Following a slight change in direction for the year, I've swapped on of my briefs – POG, and replaced it with No. 7 Antiques. A brief I originally attempted in the responsive module during second year, however due to the lack of time, and ability, almost. I really wasn't happy with the finished product. 

In relation to my design process, I decided to try a different approach to how I would design the logo. I'm always looking for different design process, I think they're really interesting. Seeing how overs work, seeing how their process differs to my own, comparing the two - add seeing how I can implement elements of other's workflow into my own. In a way, this brief is almost experimental in that sense. 

I found Aaron Draplin's video on how he designs a logo. 

I've attempted to implement elements of this into my design process, mainly the initial development, writing out the logo over and over again, making alterations to each variant, as you can see below. 

I first began to write out the name of the business, No. 7 Antiques. Changing the weight, the case, the spacing the alignment the font style, to see if anything sparked, if anything stood out. The raised zero, which was then aligned to the cap height using a stroke raising it from below, looked quite vintage, which fits with the brand. 

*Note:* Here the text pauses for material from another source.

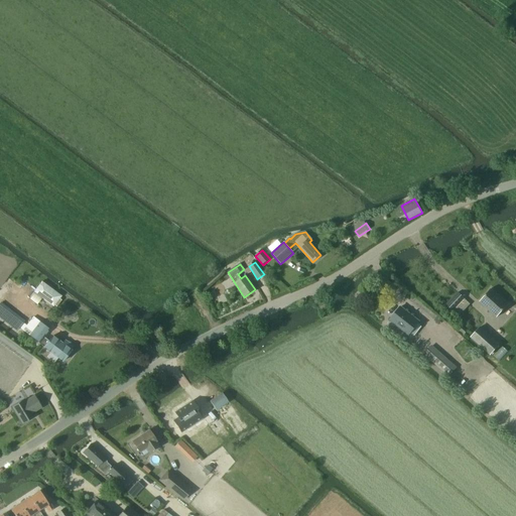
[(61,296),(42,281),(34,292),(53,307),(61,296)]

Further developing the look of the logotype, working with how it will sit, justify and align. The use of typography decoration has been applied to see if it might add anything to the logotype. Particularly liking how the logotype third down on  the left looks, using a stroke to almost underline the logo – which may look better aligned with the No. 7, but I'll tweak that when I move to the machine.

Finally playing with tag lines and subtitles in the logo, trying to find some way they can work together. Also exploring framing, content boxes which the logo might sit within – not that these really work, but it's better to get them out the way sooner than later. 

I then took the logos into illustrator, taking the few which I think worked or had potential, initially. I created the first logo, and then duplicated it, made a slight change, developing a small aspect of the logo and I then duplicated it again, making another change – and so on. At this stage, a lot of the design decisions are based on 'what if's, like what if we made this bold, or increased the spacing. 

Then creating another set of logos in a different typeface, you can see how I've moved from one variant to the other. I added a hanging serif to the 7, which gave the typeface a fuller look, whilst also adding a vintage feel to the logo, as opposed to a modern clean typeface.